To my astonishment, the answer to that question turned out to be “very”. In fact, the entire holiday was a revelation, and in an extremely good way. Who’d have thought that I would become a spokesperson for caravan parks?

The holiday even began well as we flew to Nantes from City Airport, as opposed to Heathrow, Gatwick or Luton. It was a wonderfully unstressful way to go. The check-in time was just half an hour before departure and there was no sense of panic. The children – used to travelling by easyJet - couldn’t believe that with CityJet they were offered free chocolates and croissants by smiling stewards.

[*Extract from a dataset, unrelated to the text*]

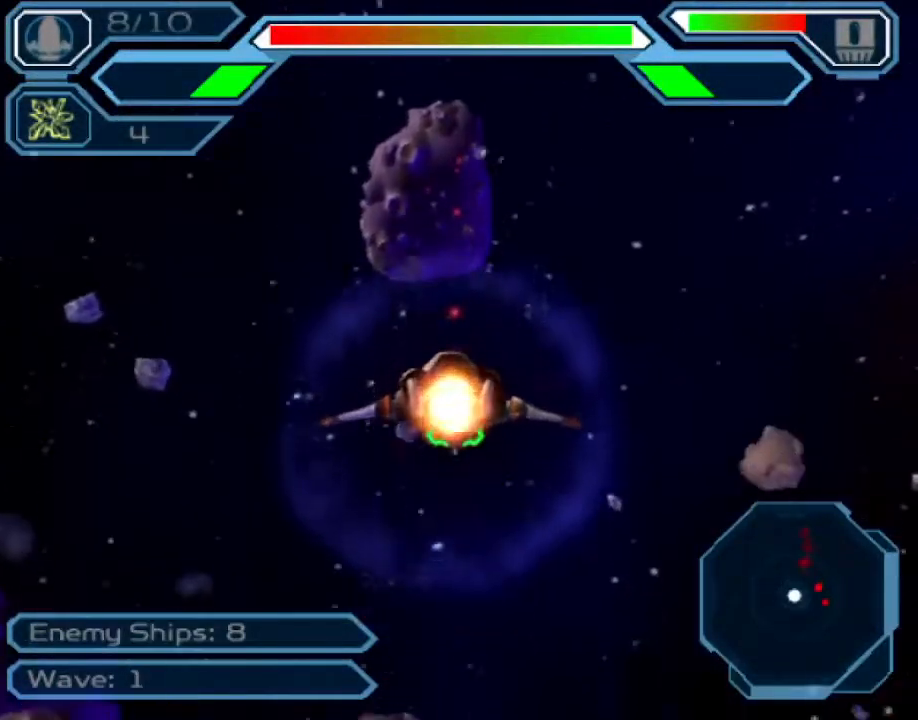
{"dt_ms": 500, "buttons": ["CROSS"], "left_stick": "right", "right_stick": "center", "events": [[117, "left_stick", "down-right"], [433, "left_stick", "right"]]}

We then picked up a hire car and after about an hour and a half, arrived at our new home at Le Bois Dormant in the Vendee Region. For some reason I have hardly ever holidayed in France, so I didn’t even know where the Vendee Region was. It is actually in western France, along the Atlantic coast and south of the Loire. And it turns out to be a brilliant region to visit with kids.



Before we arrived, all I knew was that Le Bois Dormant was a caravan/holiday home park and that it was very near its bigger (and apparently louder) neighbour, Le Bois Masson. I was tentative as we drove up, but felt relieved as we made our way in. The park seemed very welcoming and there were lots of young families.

We made our way to lot 645 and were pleasantly surprised - our home for the next week was more than liveable. It consisted of two bedrooms, a twin one for the kids, and a double one for us, a shower room, separate toilet and kitchen/dining area. It was quiet, but very near the facilities, particularly the swimming pools. It also had a terrace.

The park itself had three swimming pools and some excellent water slides which were perfect for young-ish children (i.e. not thrill seeking teenagers). My two, aged 8 and 5, loved them. There were also a few little play areas, table tennis and kids’ clubs (which my son wasn’t crazy about, partly because the helpers spoke a lot in French). The children were welcome at the clubs at either of the holiday parks, as there were more children at Le Bois Masson. My eight-year-old, Jessica, soon made friends.

One of the best things about the park was the opportunity for bike-riding. The park felt so safe (cars were not to be driven over 5mph) and the roads were very straight. But I still couldn’t believe it when my daughter (who hadn’t had much luck riding her bike without stabilisers at home) suddenly found she could actually do it. From that moment on, she happily whizzed round and round. To be honest, the holiday would have been worth it for that alone.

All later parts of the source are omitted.